All other things being equal, increased renewable energy will reduce electricity prices but not because of a changed profit motive. It is the fact that there is no inflation from operating costs (i.e. commodities) and that the capital costs of renewable energy project are falling rapidly.

What might happen to dividends from government owned generation?

The Queensland Government owns the two major generation companies Stanwell and CS Energy in Queensland as well as the transmission and distribution companies. In 2016-17, the energy companies provided a $1.62 billion dividend to the Queensland Government, up 11% from 2015-16. In comparison, the total taxes and royalties (not including dividends) is about $13 billion. The dividends were driven by higher electricity prices but not a commensurate increase in costs suggesting that these companies have some cost advantage like low cost of input fuel.

What might happen to these dividends? Given that these generators are primarily fossil fuel and dependent on largely rising electricity prices for profit, it is likely that large renewable energy penetration will significantly dampen the amount of dividends that these companies provide to government.

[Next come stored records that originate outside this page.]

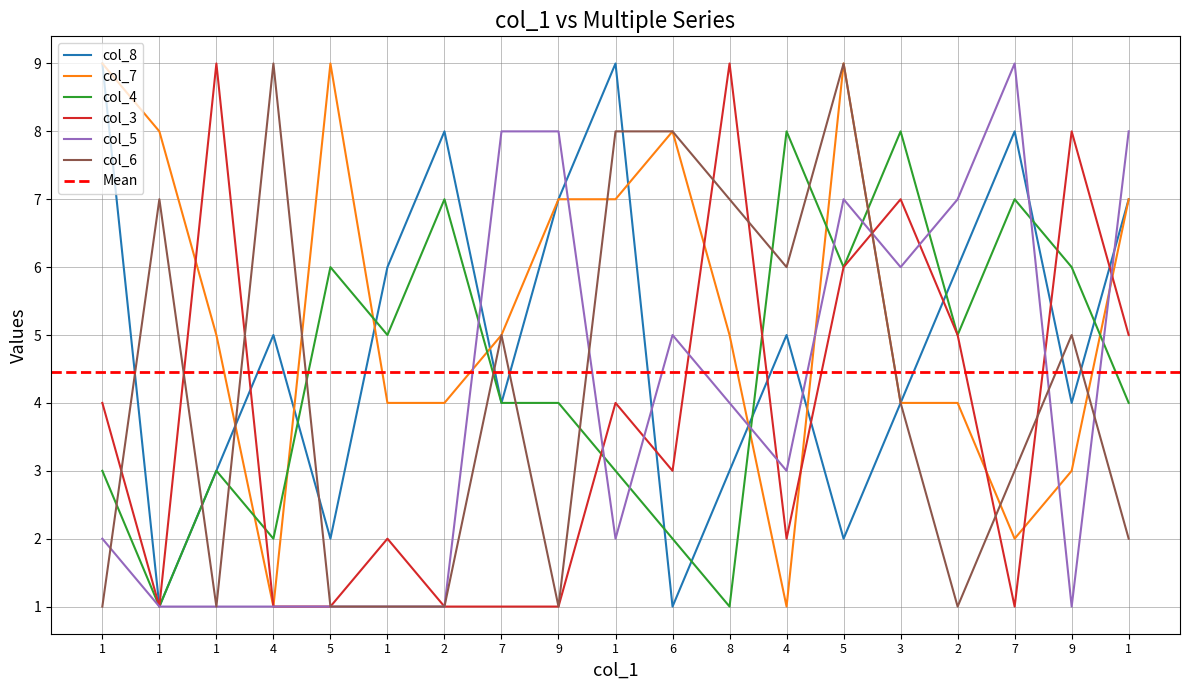

Where does the col_7 series first go above 5?

1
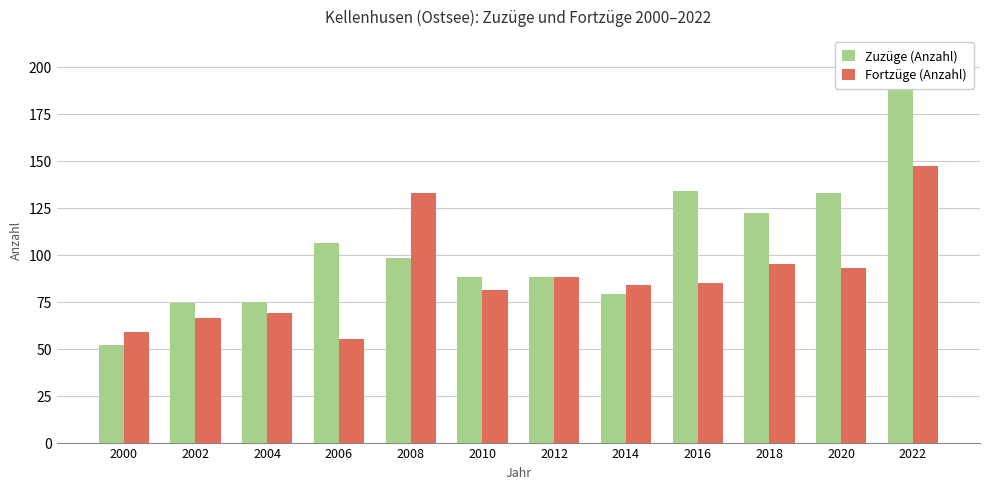

At how many categories does at least one series exceed 82?

9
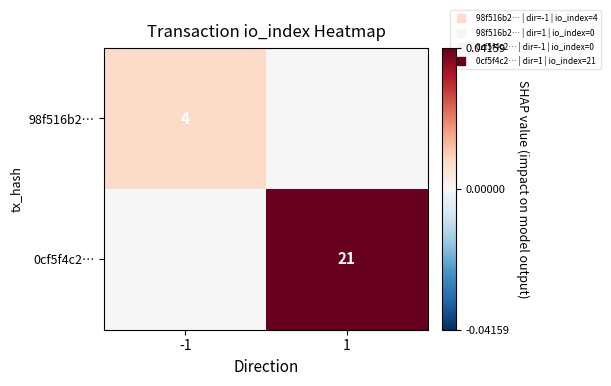

Count the number of data series in this chart.

2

Will government owned renewable energy generation provide similar amount of dividends? At least in the medium term, it is unlikely that renewable energy projects will generate dividends similar to the current amounts. The current financing structure of renewable energy projects (fixed price arrangements) means that there is limited ability to generate outsized dividends while these arrangements persists. Once a renewable energy projects finishes its fixed price period (say 20 years), there are no ongoing costs and degradation is minimal so it becomes similar to current hydroelectric prices in that the generator produces extremely low cost electricity. Electricity prices will be lower if there is significant amount of fully-depreciated renewable power plants that are still generating at 80% of their original capacity.

A government owned renewable energy company will have largely fixed revenue in the short to medium term. There is a potential (especially if there is substantial interconnection or new demand) for significant dividends in the longer term but

A reduction in dividend should be considered as part of a decision on government ownership but high penetration of renewable energy should reduce prices.

What about using the government’s low cost of debt?

I am a fan of using government’s low cost of debt to increase the amount of renewable generation within the state. I was a fan (and a minor participant) in the decision to establish a 42 cents per kilowatt-hour feed in tariff in Brisbane which was very high but drove rapid installations. I applaud the state government’s role as a low risk counter party for smaller renewable energy projects and a project financier for big projects as essential.

All government expenditure should be subject to a form of prioritization and the electorate should be the ultimate decider on the priorities as is appropriate for a democracy.

What should we do?

Renewable energy could be treated as nation building infrastructure where long term benefits are given higher weight. Large roll-outs of renewable energy are likely to reduce power prices but there is going to be a negative impact on dividends to government from existing generation. This, however, is what I believe to be the role of government.